Church treasurer Simon Watters was inspired by articles he had read on the analysis of cash transfers by the charitable organisation GiveWell and the work of world-renowned development economist William Easterly.
GiveWell was founded by a group of donors who also happen to be employed in the hedge-fund industry. In their attempt to accomplish as much good as possible, group members found themselves conducting research on the most effective means of donating to charitable organisations.
Both Easterly and GiveWell contend that one of the most effective means of reducing poverty is by small-scale, direct action, rather than grand schemes that can often become bogged down in bureaucracy. Easterly speaks of ‘planners’, those with big ideas who aim to ‘end world poverty’.
He contrasts these with what he terms ‘searchers’, people who find opportunities to offer immediate and effective help.
In a letter addressed to the Ringwood congregation, Mr Watters encouraged members to be searchers – seeking out the will of God. The letter explained that each adult and child listed in the church directory would be offered $100. The only condition was that the money would be spent on furthering the work of God.
“Do not be afraid that your idea may not work,” he wrote.
“It’s like the parable of the sower. Some ideas will not work out as we had hoped, some will be OK and some will produce an abundance.”
So on 19 May, congregation members young and old lined up to collect their $100 and set about doing good.
Ringwood UC’s Kerryn Gosbell said approximately 160 people signed up for the scheme. She said it was much more than a one-off day where money was handed out and then donated to charity. The dynamic nature of the scheme has had added benefits for the congregation as stories are shared.
“People have been both challenged and energised,” Ms Gosbell said.
“It has certainly empowered many people in our congregation, especially the children.
“There has been a really diverse range of ideas as well. So far we’ve bought sewing machines for Burmese refugee women in the local community, money has been put towards an edible garden and two little girls held an afternoon tea that raised $1400 for HopeBuilders in Uganda.

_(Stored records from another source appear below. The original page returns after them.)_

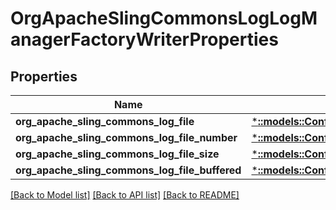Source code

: # OrgApacheSlingCommonsLogLogManagerFactoryWriterProperties

## Properties
Name | Type | Description | Notes
------------ | ------------- | ------------- | -------------
**org_apache_sling_commons_log_file** | [***::models::ConfigNodePropertyString**](configNodePropertyString.md) |  | [optional] 
**org_apache_sling_commons_log_file_number** | [***::models::ConfigNodePropertyInteger**](configNodePropertyInteger.md) |  | [optional] 
**org_apache_sling_commons_log_file_size** | [***::models::ConfigNodePropertyString**](configNodePropertyString.md) |  | [optional] 
**org_apache_sling_commons_log_file_buffered** | [***::models::ConfigNodePropertyBoolean**](configNodePropertyBoolean.md) |  | [optional] 

[[Back to Model list]](../README.md#documentation-for-models) [[Back to API list]](../README.md#documentation-for-api-endpoints) [[Back to README]](../README.md)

“One little boy used his money to buy story books, which have been given to male prisoners who have children. They are recorded reading the book which is then given to their child along with the book, so their father can read them a story.”
Ms Gosbell has been tasked with keeping track of the effects of the project.
Although there is no obligation on people to report back, she hopes to collect stories and images of the work being done. So far the ripple effect has been felt locally, nationally and overseas.